Manchmal täuscht der Fokus auf Kirchenaktivitäten, die auf Familien mit beiden Elternteilen ausgerichtet sind, über die Tatsache hinweg, dass sich nicht alle Mitglieder in einer Situation befinden, in der sie ihre Kinder mit einem engagierten Partner aufziehen können. Diejenigen, die niemals geheiratet haben, geschieden, verwitwet, alleinerziehende Eltern oder mit einem Nichtmitglied verheiratet sind, sind seit jeher in HLT Gemeinden zugegen und idealerweise in die Gemeinschaft der Heiligen integriert.

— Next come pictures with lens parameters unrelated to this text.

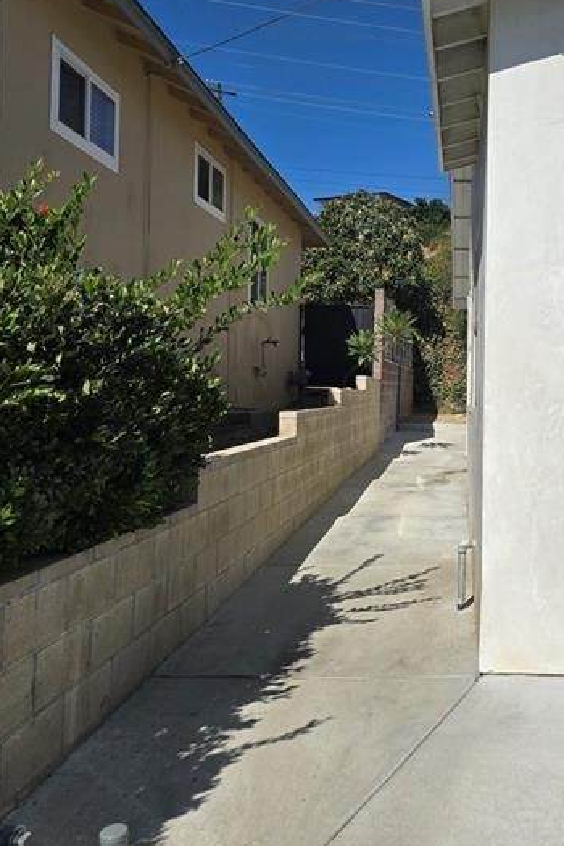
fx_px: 822
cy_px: 388
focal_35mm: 35
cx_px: 461
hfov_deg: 36.4
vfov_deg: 54.4
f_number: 1.7
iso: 12
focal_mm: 6.3
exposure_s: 1/1785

Die Priestertumskollegien und die FHV sind damit beauftragt, solche Familien sowohl in Gemeindeaktivitäten miteinzubeziehen, als auch für deren spezielle Bedürfnisse zu sorgen. In dem Fall, dass Mitglieder einer Familie in Umtriebe (Aktivitäten) wie Drogenmissbrauch, Scheidung oder Familiengewalt verwickelt werden, sieht die Kirche vor, dass die Führer ein Netzwerk der emotionalen Unterstützung, Prävention und Rehabilitation zur Verfügung stellen.